O quella del racconto "Nassan Tenga" di Laeticia Ouedraogo che non stimerà mai la madre che ha abbandonato una carriera promettente di ostetrica d'ospedale in Burkina Faso e arriverà quasi a odiare il padre per il senso di fallimento e sconfitta, mascherato da finto benessere che trasmettono alla figlia, murata dentro i silenzi che riceve in cambio della sua voglia di capire. La ragazza di origine haitiana del racconto "Abbiamo pianto un fiume di risate" narra come abbia curato la  'patologia' di sdradicata  sua e di tutta la famiglia, crescendo e accettando le prove della vita attraversandole,  rifiutando quanto gli era stato trasmesso o meglio non trasmesso e avvicinandosi ad un padre latitante, distante e perdente , perché a suo modo incolpevole.  Sarà un ritorno ad Haiti, il recupero del 'marronage' come inizio di cammino verso la libertà a sciogliere l'urlo represso in una risata irrefrenabile. Scappare che, nel codice dei padroni bianchi era una cosa riprovevole, per gli schiavi era il tentativo di dire no, di cominciare a pensare che il domani  avrebbe potuto essere diverso.

Altri racconti scelgono di rappresentare situazioni di donne apparentemente di successo ma in lotta per non essere identificate con una sola appartenenza come "L'incanto della memoria" di Leila El Houssi, " Che ne sarà dei biscotti" di Wii o "La maratona continua" di Addes Tesfamariam, la cui domanda fondamentale "che cosa è Casa"?

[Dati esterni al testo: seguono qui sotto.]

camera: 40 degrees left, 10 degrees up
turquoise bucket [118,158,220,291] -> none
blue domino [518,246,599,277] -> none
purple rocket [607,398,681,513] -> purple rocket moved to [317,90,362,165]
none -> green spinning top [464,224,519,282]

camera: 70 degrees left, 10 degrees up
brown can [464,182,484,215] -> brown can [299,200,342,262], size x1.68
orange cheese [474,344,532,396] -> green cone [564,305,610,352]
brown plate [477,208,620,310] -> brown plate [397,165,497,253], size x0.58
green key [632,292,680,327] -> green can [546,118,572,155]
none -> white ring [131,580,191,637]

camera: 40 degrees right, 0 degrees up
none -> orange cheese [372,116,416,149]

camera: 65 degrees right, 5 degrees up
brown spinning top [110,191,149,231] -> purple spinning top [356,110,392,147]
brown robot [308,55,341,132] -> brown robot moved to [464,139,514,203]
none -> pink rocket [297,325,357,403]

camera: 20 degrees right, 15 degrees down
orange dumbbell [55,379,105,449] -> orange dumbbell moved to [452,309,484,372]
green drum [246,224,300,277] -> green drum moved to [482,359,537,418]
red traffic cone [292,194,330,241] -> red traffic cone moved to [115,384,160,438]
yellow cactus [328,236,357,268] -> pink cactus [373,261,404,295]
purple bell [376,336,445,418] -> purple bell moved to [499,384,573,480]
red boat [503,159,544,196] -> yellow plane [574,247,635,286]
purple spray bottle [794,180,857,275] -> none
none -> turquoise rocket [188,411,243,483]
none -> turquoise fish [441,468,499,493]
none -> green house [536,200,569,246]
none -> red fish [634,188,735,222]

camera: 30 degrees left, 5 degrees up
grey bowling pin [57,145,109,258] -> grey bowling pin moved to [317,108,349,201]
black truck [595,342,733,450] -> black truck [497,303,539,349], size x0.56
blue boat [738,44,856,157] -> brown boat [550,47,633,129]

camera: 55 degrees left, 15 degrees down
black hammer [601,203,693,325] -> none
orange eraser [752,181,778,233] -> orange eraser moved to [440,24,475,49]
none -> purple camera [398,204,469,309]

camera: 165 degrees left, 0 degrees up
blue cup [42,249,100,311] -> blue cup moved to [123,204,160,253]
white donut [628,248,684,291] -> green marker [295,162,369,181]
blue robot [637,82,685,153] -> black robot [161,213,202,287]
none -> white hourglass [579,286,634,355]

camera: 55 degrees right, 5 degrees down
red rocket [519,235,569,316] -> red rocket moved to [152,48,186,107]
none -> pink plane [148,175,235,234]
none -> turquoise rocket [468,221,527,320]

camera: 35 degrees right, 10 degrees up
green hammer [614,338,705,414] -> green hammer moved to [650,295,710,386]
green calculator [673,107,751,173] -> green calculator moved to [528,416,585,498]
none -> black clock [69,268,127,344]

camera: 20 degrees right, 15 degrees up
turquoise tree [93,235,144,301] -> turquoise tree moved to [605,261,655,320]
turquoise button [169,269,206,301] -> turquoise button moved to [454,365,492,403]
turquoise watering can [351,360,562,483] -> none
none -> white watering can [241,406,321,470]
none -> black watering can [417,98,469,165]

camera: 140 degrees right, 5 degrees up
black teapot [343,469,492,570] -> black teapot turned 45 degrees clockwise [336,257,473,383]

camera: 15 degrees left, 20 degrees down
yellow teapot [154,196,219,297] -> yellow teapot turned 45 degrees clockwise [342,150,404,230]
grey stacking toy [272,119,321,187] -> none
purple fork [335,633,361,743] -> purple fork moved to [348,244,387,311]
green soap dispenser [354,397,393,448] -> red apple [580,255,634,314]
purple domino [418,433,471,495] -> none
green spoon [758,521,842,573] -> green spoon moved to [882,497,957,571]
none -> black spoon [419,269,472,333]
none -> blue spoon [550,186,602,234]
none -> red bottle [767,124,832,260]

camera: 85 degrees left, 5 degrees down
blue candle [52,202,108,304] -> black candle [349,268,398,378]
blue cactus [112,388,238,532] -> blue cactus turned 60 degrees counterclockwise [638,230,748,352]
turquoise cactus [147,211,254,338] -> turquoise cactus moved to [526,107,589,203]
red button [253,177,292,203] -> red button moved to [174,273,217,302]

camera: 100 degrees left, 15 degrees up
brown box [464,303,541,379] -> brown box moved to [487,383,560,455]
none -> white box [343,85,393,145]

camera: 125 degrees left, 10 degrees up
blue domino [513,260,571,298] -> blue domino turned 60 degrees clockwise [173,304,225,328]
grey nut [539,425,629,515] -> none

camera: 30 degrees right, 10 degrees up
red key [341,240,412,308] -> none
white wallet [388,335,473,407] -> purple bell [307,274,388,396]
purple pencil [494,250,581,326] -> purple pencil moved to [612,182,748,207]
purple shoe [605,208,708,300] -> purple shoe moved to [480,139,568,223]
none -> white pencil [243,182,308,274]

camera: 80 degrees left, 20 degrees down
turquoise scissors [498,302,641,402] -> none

Scritti con stili diversi, alcuni originalmente mescolati con elementi grafici, altri con caratteristiche di performance teatrali, altri più tradizionali e distesi nella forma fino a terminare nel racconto dal sapore fantascientifico di Espérance H.Ripanti "Lamiere" che chiude la raccolta.

Queste voci, dice nella post-fazione Prisca Augustoni, riferendosi alle scrittrici afrodiscendenti brasiliane, ma espressione applicabile anche a quelle italiane, formano una comunità porosa di donne che si danno la mano per difendere la memoria delle sofferenze delle loro famiglie, della più ampia diaspora dei neri nella rotta atlantica, della storia del passato coloniale italiano, del loro diritto ad un futuro più giusto conquistato a duro prezzo, anche per tutti gli altri cittadini italiani di questo paese.